Activity —
Using the mailing-list thread below, please explain in one to three sentences why removing the alias of xsd:language is proposed for issue #128.

Exercise passage —
BEGIN

Re: Simplifying assumptions and suggested issue resolutions from Ivan Herman on 2015-01-23 (public-csv-wg@w3.org from January 2015)

From: Ivan Herman <ivan@w3.org>
Date: Fri, 23 Jan 2015 10:37:27 +0100
To: Gregg Kellogg <gregg@greggkellogg.net>
Cc: W3C CSV on the Web Working Group <public-csv-wg@w3.org>
Message-Id: <2081BBFD-79ED-486E-A906-DB6F07C096A3@w3.org>
> On 22 Jan 2015, at 21:42 , Gregg Kellogg <gregg@greggkellogg.net> wrote:
> 
>> On Jan 22, 2015, at 3:29 AM, Ivan Herman <ivan@w3.org> wrote:
>> 
>> Wow:-)
> 
> It would be useful for other members to +1/-1 or abstain on these issues so we can be resolved or prioritized. Perhaps the chairs can provide some guidance?
> 

[snip]

>> 
>>> 
>>> #93 "metadata and mapped data conflation" – Resolve to continue to use the #table fragment identifier on the table metadata @id to make these distinct. (Also, if it exists, the #tablegroup fragment on the TableGroup @id)
>> 
>> Not sure about that. I believe there are still some confusions around the exact usage of @id. Indeed, what happens if @base is not explicitly defined?
> 
> If @base is not defined, it defaults to the location of the Metadata document, that's based on JSON-LD semantics, but is consistent with the use of @base in Turtle, and <base> in HTML+RDFa. It is, however, a question of what the base of the merged metadata is; I would say that it is either the @base of the merged metadata, or that of the CSV (from which the embedded metadata is extracted). I'll clarify this in a commit to PR #169.
> 

I think that should be a new (or existing) issue. Maybe...


>> What is then the base for relative URI-s (eg when generating RDF?). These are all related...
> 
> Ditto.
> 
>> That being said, this is issue #91 but is left open...

... that is the one!

[skip]

>> 
>>> 
>>> #128 "language term ambiguous" – Remove alias of xsd:language
>> 
>> I must admit I do not understand the issue. What is the problem in having "datatype":"language" alongside with the term "language"?
> 
> The issue is that we define a "language" property, but we also say that all terms from xsd are imported, for example "anyUri" is a term which is equivalent to "xsd:anyUri". Similarly, this would imply that "language" is a term that expands to "xsd:language", but this would be inconsistent. I was proposing that we make an exception for "xsd:language" and stick with the "csvw:language" term association.
> 

I will answer on the issue to be properly recorded


>>> #136 "confusion on arrays and atomic values" – Resolve by agreeing to my merge language in PR #169 to merge all metadata sources.

END

Available data —
BEGIN

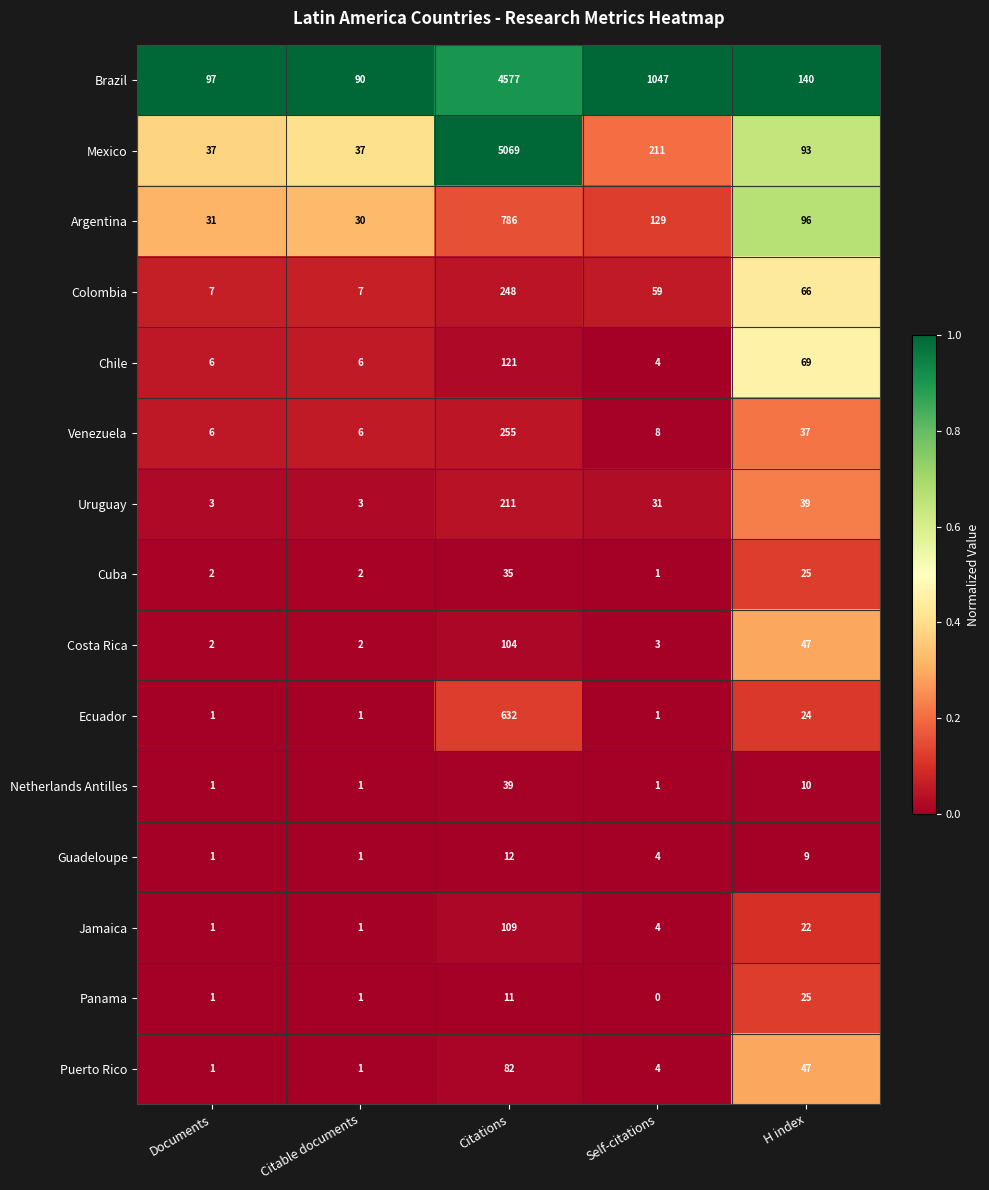

True or false: Netherlands Antilles has a value of 10 at H index.

True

END

Problem solution —
A "language" property is already defined, and all terms from xsd are said to be imported, so "language" would also be a term expanding to "xsd:language", which would be inconsistent. The proposal makes an exception for "xsd:language" and keeps "language" tied to "csvw:language".